Support for parametric classes.

   Given the previous definition of the container class WList, a parametric
interface to it may be provided to use the container for different kind of
objects, following the scheme at par. 7.3.5 in [1]. The generic interface
class may be written in dependence of a parameter type <T> as follows:

#typedef
#include "containers/WList.h"

extern int      step<T>;
extern void     initializeWList<T>(int);

struct WList<T> : WList 
{
                            /* A generic parameterized container 
                            with list-like capabilities, implemented as a 
                            dynamic array of elements of type <T>.
                            Elements of type <T> must fit in a word. */
friend class WList_iterator<T>;

    WList<T>() : WList() {}
    void    append(<T> w) 
                {WList::append((word)w, step<T>);}
    void    insert(int i, <T> w)
                {WList::insert(i, (word)w, step<T>);}
    ...        ...
    void    remove(int i)
                {WList::remove(i, step<T>);}
    int     length()
                {return WList::length();}
    <T>&    operator[](int i)
                {return (<T>&) WList::operator[](i);}
};


   Note the "#typedef" keyword, that will be used later in the instantiation
of this parametric definition, and the use of generic identifiers, depending
on the parameter <T>.
   This generic class may be used as follows:


#include <String.h>
#include "generics/WList<String*>.h"

struct Sentence : WList<String*>
{
    Sentence();
    void input_sentence();
    void print_sentence();
    ...
private:
    void print_current(String*);
};


Sentence::Sentence() : WList<String*>() {};

void Sentence::input_sentence() 
{
    String* s;
    do {
        ...

MATERIAL SUPPLIED:

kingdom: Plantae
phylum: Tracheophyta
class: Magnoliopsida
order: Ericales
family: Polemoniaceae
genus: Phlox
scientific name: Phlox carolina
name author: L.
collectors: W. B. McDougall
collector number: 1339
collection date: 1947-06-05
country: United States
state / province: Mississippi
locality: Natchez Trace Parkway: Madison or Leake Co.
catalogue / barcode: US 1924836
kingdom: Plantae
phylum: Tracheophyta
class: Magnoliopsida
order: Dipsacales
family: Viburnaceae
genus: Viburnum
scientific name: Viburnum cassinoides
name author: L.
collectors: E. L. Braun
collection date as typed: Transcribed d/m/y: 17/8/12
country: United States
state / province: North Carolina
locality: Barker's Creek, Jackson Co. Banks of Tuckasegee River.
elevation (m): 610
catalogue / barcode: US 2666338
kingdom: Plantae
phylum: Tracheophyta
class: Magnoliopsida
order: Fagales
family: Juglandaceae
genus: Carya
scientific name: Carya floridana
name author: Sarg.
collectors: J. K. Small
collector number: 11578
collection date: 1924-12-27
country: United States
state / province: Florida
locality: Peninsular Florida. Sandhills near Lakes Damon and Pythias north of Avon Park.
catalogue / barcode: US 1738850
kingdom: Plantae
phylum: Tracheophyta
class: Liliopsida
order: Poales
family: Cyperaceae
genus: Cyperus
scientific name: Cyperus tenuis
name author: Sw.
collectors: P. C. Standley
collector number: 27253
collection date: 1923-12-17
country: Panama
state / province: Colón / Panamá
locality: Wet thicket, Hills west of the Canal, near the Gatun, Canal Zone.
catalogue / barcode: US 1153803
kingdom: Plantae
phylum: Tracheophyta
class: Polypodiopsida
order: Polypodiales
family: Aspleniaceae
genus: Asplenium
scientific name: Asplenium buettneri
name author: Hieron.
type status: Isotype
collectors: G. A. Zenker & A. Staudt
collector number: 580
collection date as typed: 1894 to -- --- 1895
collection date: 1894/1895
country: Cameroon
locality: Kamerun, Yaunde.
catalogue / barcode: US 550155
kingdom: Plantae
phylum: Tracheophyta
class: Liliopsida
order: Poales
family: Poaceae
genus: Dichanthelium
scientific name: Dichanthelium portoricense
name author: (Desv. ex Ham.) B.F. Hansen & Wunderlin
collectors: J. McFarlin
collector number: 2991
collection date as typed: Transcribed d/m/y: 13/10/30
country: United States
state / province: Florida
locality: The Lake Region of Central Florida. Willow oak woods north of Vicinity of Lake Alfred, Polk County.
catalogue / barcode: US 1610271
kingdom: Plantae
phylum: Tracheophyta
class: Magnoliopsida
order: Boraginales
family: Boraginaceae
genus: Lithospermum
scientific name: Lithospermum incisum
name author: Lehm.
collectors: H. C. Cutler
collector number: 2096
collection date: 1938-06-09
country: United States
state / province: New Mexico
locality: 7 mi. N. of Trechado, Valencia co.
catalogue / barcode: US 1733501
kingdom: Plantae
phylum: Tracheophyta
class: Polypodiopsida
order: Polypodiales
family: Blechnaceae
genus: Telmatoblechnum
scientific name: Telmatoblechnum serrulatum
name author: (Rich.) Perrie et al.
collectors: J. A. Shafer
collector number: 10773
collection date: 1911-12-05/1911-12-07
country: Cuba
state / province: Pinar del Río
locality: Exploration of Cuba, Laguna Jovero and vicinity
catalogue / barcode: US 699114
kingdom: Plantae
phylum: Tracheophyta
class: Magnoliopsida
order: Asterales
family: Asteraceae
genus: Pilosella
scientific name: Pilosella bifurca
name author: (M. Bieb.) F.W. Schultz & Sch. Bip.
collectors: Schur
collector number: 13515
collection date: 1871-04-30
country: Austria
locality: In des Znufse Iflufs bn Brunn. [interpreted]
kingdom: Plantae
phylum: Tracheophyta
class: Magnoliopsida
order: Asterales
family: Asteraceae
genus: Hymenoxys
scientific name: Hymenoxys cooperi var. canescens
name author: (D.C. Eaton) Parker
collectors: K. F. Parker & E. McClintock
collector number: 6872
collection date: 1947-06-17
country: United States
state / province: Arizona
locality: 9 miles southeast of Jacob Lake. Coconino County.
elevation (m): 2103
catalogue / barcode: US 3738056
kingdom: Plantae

TASK: Condense the paragraph of the parametric classes text that begins "Given the previous definition" into a brief bulleted list that keeps its main facts.

COMPLETE ANSWER:
- A parametric interface can be provided for the previously defined container class WList so that it holds different kinds of objects.
- This follows the scheme at par. 7.3.5 in reference [1].
- The generic interface class is written in terms of a parameter type <T>.